• _Task A_
Answer these from the passage on fractional reserve banking, one line each:
(i) What kind of credit does the benign form extend?
(ii) What percentage gold dollar do Austrian School economists hold up as the only way to a stable banking system?
(iii) Which Austrian economist does the passage quote?
• _Task B_
Copy from the passage on fractional reserve banking, word for word, the part between "What most of" and "to be outlawed.", inclusive.
• _Task C_
Proceed with the passage on fractional reserve banking, writing on from its final sentence.

• _Passage to read_
-- Start --

What most of today's pundits miss is that there are two forms
of "fractional reserve banking." There is a benign
form that springs up naturally in a free-market to extend
short-term, self-liquidating credit. And there is a fraudulent
form that is spawned by government intervention into the free-market
to exempt bankers from the contractual laws of fraud, which allows
them to "borrow short to loan long." This gives banks
the ability to loan recklessly with impunity from bankruptcy.
It is this latter form that needs to be outlawed.
Too many hard money advocates today fail to make this distinction.
For example, Austrian School economists agree with outlawing
the fraudulent form, but unfortunately they are also antagonistic
toward the benign form. They maintain that the only way to establish
a stable banking system is with a 100 percent gold dollar that
prohibits "all bank lending in excess of capital accounts
and vault cash." 1
According to Austrian economist, Murray Rothbard, the only permissible
credit instruments would be those where "every dollar made
available as purchasing power to the borrower would be the result
of abstinence from the exercise of purchasing power on the part
of the lender." 2
This would prohibit any form of credit that adds to the aggregate
of purchasing media as represented by gold reserves -- even if
the credit is short-term and self-liquidating, i.e., benign.

-- End --

• _Data extract_
-- Start --

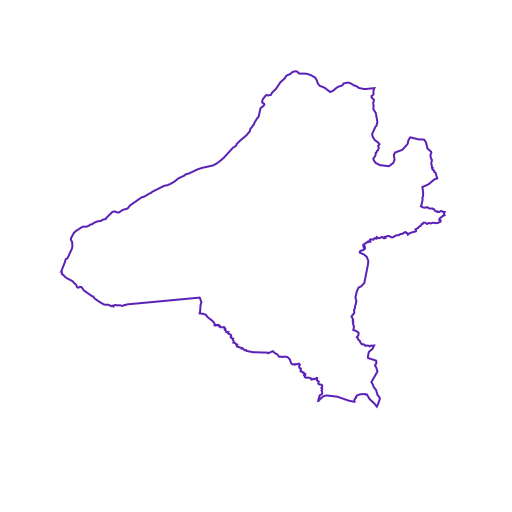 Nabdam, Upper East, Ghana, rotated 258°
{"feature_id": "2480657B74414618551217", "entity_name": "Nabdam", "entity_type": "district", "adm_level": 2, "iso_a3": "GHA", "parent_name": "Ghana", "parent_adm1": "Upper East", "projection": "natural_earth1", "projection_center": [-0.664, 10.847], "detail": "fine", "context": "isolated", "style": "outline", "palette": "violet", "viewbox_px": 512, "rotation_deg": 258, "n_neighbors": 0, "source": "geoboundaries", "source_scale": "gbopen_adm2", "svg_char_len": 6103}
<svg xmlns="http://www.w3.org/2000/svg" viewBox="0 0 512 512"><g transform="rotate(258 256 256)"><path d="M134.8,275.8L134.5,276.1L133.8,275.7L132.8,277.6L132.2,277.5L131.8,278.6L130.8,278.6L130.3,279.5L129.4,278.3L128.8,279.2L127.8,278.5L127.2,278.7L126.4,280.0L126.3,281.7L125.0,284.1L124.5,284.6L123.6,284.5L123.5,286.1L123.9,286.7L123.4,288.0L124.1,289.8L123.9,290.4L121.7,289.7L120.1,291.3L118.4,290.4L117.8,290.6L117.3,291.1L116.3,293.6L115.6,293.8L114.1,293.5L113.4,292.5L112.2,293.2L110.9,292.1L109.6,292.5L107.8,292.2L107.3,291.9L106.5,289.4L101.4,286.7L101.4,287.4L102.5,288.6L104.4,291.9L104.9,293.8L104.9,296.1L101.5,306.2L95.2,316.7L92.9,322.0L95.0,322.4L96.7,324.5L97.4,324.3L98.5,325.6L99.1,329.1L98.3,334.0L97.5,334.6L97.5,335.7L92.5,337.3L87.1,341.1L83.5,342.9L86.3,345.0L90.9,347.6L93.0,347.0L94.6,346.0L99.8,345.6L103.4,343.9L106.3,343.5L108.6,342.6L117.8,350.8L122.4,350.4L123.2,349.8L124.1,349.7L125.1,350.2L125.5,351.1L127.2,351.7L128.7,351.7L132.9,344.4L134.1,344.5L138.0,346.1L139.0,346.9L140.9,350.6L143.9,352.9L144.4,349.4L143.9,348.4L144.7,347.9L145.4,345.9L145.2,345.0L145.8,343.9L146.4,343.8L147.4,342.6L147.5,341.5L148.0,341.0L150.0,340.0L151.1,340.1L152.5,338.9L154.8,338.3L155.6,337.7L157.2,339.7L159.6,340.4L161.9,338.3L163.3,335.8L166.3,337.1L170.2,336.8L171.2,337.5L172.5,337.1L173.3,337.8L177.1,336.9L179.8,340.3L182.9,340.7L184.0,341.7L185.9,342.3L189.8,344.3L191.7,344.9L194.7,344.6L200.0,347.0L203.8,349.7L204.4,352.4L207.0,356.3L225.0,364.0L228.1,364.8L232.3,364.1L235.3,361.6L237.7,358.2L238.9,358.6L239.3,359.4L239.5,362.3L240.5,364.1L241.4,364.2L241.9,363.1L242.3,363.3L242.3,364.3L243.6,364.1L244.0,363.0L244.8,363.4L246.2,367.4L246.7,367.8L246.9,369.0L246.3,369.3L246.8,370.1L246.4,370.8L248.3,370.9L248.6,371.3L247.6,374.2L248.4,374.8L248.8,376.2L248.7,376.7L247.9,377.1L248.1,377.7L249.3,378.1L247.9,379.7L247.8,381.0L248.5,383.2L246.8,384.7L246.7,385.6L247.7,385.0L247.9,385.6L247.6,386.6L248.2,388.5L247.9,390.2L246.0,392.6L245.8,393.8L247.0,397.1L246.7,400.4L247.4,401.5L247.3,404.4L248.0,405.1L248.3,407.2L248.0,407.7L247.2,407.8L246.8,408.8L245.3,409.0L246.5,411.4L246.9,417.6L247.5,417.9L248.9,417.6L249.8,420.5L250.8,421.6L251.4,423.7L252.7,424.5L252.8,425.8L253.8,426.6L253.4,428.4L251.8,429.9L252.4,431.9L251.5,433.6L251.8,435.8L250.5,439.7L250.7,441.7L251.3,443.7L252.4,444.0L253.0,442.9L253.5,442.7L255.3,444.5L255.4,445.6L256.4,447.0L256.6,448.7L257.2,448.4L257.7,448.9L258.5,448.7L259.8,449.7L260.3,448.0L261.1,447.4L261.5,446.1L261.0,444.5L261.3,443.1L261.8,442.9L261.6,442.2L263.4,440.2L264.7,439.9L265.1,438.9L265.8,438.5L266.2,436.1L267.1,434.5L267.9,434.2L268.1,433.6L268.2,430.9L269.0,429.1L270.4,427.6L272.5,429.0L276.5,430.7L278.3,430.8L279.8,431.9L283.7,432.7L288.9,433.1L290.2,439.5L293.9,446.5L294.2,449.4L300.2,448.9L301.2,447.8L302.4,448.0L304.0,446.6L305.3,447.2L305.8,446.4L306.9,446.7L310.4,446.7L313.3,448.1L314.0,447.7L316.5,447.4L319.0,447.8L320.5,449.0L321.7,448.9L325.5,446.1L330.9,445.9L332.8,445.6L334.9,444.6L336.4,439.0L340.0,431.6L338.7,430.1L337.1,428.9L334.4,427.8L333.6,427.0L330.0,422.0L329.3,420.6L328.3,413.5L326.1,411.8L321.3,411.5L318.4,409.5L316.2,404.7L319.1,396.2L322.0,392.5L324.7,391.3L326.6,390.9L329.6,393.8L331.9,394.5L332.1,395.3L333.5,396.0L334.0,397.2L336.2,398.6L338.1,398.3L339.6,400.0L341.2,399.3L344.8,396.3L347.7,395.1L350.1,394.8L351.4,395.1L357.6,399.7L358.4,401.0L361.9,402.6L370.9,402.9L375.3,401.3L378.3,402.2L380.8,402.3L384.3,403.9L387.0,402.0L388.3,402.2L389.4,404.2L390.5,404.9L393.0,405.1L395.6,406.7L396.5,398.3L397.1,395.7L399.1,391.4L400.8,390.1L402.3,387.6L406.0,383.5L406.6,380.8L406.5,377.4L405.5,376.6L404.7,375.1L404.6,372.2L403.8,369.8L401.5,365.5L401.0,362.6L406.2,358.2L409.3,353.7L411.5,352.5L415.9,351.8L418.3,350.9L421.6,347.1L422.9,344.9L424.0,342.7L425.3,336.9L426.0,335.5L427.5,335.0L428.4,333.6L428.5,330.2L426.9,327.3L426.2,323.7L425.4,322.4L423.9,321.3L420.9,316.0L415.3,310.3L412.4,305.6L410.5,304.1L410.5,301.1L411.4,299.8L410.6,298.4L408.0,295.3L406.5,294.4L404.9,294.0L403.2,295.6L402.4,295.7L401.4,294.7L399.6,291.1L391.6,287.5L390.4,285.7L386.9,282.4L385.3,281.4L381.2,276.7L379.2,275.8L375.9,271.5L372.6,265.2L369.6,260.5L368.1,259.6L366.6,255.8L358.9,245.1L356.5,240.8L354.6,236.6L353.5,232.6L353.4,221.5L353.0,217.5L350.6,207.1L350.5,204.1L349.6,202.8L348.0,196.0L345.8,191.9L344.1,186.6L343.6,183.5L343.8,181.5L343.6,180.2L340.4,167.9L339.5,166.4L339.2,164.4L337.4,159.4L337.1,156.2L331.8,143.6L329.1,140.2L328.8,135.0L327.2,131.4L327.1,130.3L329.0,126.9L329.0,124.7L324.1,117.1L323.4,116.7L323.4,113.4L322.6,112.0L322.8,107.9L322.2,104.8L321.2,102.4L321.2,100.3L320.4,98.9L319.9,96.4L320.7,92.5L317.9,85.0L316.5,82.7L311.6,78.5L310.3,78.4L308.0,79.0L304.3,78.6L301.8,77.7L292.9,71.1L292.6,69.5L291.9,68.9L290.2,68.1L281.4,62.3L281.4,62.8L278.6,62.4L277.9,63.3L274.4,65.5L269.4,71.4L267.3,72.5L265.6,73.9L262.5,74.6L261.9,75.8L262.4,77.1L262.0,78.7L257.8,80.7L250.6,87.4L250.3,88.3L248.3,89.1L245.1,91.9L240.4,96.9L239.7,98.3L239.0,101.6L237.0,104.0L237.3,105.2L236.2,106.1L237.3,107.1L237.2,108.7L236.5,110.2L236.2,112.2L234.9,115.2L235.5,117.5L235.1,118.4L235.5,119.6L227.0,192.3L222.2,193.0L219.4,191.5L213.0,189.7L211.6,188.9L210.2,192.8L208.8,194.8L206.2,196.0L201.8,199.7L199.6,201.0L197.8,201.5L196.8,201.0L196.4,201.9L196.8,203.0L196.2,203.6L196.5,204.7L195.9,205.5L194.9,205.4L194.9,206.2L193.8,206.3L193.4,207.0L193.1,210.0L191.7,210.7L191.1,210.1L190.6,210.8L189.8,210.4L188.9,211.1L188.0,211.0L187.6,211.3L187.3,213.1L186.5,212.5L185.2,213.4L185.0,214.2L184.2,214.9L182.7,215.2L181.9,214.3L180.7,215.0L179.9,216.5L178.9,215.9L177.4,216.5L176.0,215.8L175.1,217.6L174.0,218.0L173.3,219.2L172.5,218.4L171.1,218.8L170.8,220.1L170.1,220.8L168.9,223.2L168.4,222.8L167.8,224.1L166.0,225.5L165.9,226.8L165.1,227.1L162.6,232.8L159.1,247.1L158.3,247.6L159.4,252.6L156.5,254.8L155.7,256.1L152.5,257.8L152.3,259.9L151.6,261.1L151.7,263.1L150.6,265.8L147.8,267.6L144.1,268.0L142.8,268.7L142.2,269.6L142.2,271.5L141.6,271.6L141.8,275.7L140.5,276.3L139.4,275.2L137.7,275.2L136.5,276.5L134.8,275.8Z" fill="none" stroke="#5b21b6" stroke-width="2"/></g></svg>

-- End --

• _Written answer A_
(i) Short-term, self-liquidating credit.
(ii) A 100 percent gold dollar.
(iii) Murray Rothbard.

• _Written answer B_
What most of today's pundits miss is that there are two forms
of "fractional reserve banking." There is a benign
form that springs up naturally in a free-market to extend
short-term, self-liquidating credit. And there is a fraudulent
form that is spawned by government intervention into the free-market
to exempt bankers from the contractual laws of fraud, which allows
them to "borrow short to loan long." This gives banks
the ability to loan recklessly with impunity from bankruptcy.
It is this latter form that needs to be outlawed.

• _Written answer C_
While Austrian economists are not of one mind on all issues,
it appears that they are solidly in favor of a 100 percent gold
reserve system. In other words, no credit should be allowed that
increases the pool of purchasing power in excess of gold reserves,
even temporarily. Only credit that "would be the transfer
of purchasing power" should be allowed. 3
Austrian theorists thus advocate a very rigid form of credit
issuance, which many thinkers sympathetic to gold denounce
as unworkable if vibrant economic expansion is our goal. So the
great question we face today is how do we establish a "workable"
gold oriented monetary system that will provide for sufficient
"elasticity of credit" to create vibrant growth, but
not plunge our economy into the nightmare of irredeemable paper
currency and credit lunacy that now plagues us. Is our choice
either-or, either the rigidity of pure gold as the Austrians
maintain, or the profligacy of unbridled credit with which the
Keynesians have cursed us?
Are these our only alternatives? Or is there a way to structure
a gold system (other than the Austrian School's 100 percent gold
dollar) that provides elasticity of credit but avoids the abuse
of fractional reserve banking that created the instability of
the 19th century economies, and which has led to the monster
in Washington that we call the Federal Reserve?
A Gold-Coin Standard for the 21st Century
Yes, there is such a system providing the necessary elasticity
with self-liquidating credit. It was first recommended by American
economists James Washington Bell and Walter E. Spahr, along with
the Hungarian Melchoir Palyi, among others, in their book entitled,
A Proper Monetary and Banking System for the United States,
containing all the basic principles involved. 4
Dr. Antal Fekete, who is a Hungarian born economist, and Hugo
Salinas, who is an ardent proselytizer for silver remonetization
in Mexico, have now revived and extended the work of Bell, Spahr
and Palyi. Dr. Fekete, who taught for many years in Canada, is
presently consulting professor at Sapientia University in Cluj-Napoca,
Romania. Hugo Salinas is a director and honorary president of
Mexico's Grupo Elektra from which he retired as CEO in 1987.
During the nineties, Fekete and Salinas (who are close friends)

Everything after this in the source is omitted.